Even though it didn’t add much in the grand scheme of things, even the Mike segment of “The Dive” at least had some humorous bits in it. The guys arrive in Utah to a crazed household full of weirdo kids (read: Mormons) to try and get help from Suzy, Dustin’s long-distance girlfriend. I don’t know how realistic it is that a high school freshman could hack a top-secret government computer, but at least Mike is one step closer to busting Eleven out of the Nina Project. Also hot on their trails is the mysterious army general, who we know next to nothing about, seen torturing the agent from California into revealing where Eleven was taken.

And the Nina Project appears much more sinister this time around than before. It’s still unclear to me exactly how the situation works, from a logistical standpoint: is Eleven simply re-living these memories and we the viewer are the only ones that see her as older, are these new experiments where Brenner is hoping to unlock something, or is it all just a simulation, where none of it ever actually happened? Or am I simply over-thinking it all (honestly, this is the most likely scenario)? Regardless, Eleven’s ally, the subdued but creepy orderly, reveals that there was another like her named One, who had as much power as her but either disappeared or was killed. We get a bit more insight into Eleven’s past, and what may or may not have happened to spur on the massacre from the season’s cold open, but given that the next episode is literally titled “The Massacre at Hawkins Lab”, I imagine we’ll get the real story soon.
It’s been heavily hinted this season that Steve and Nancy will get back together, but “The Dive”, along with “The Nina Project”, seems to imply that it will actually be Nancy and Robin who end up together romantically.

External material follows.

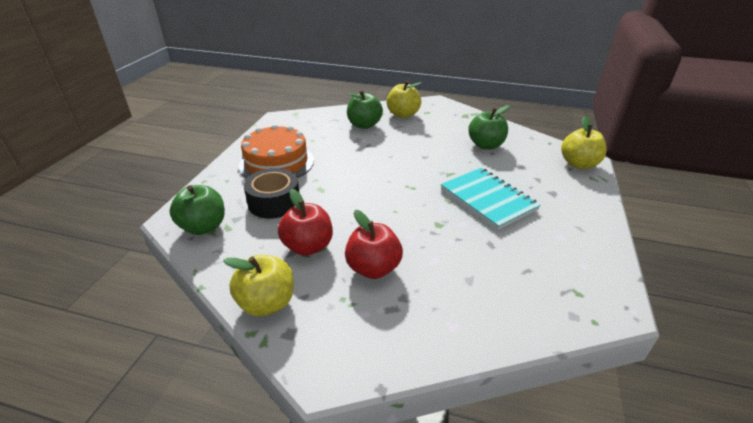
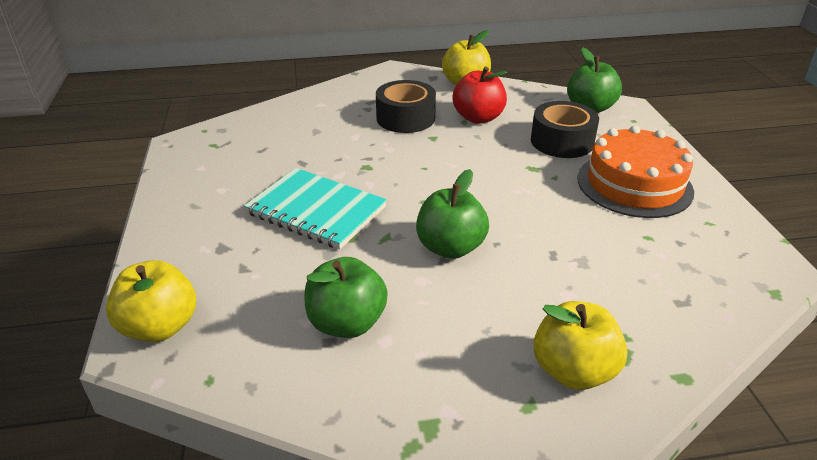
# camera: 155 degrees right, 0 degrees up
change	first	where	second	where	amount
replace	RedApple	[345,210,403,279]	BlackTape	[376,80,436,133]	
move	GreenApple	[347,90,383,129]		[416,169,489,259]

Season three had done a fantastic job at making Robin a real person who just happened to be gay, but she hasn’t had any romantic prospects yet this year. If this is the case, the good news is that, since Stranger Things is not a Disney property, there’s a real chance that the show will treat this gay subplot as something more than a surface-level congratulatory development. The end of the episode sees Steve volunteering to swim to the bottom of Lovers Lake and be sucked through a portal to the Upside-Down, with Nancy, Robin, and Eddie following. Will they make it in time to save him from the creepy bat creatures? No major characters have died this season, so it would be shocking, to say the least, if Steve was the first casualty. Do the Duffer brothers have the guts to pull it off? Despite my trepidation over some of the season’s developments so far, I remain excited for the “finale” – or, more accurately, episode seven.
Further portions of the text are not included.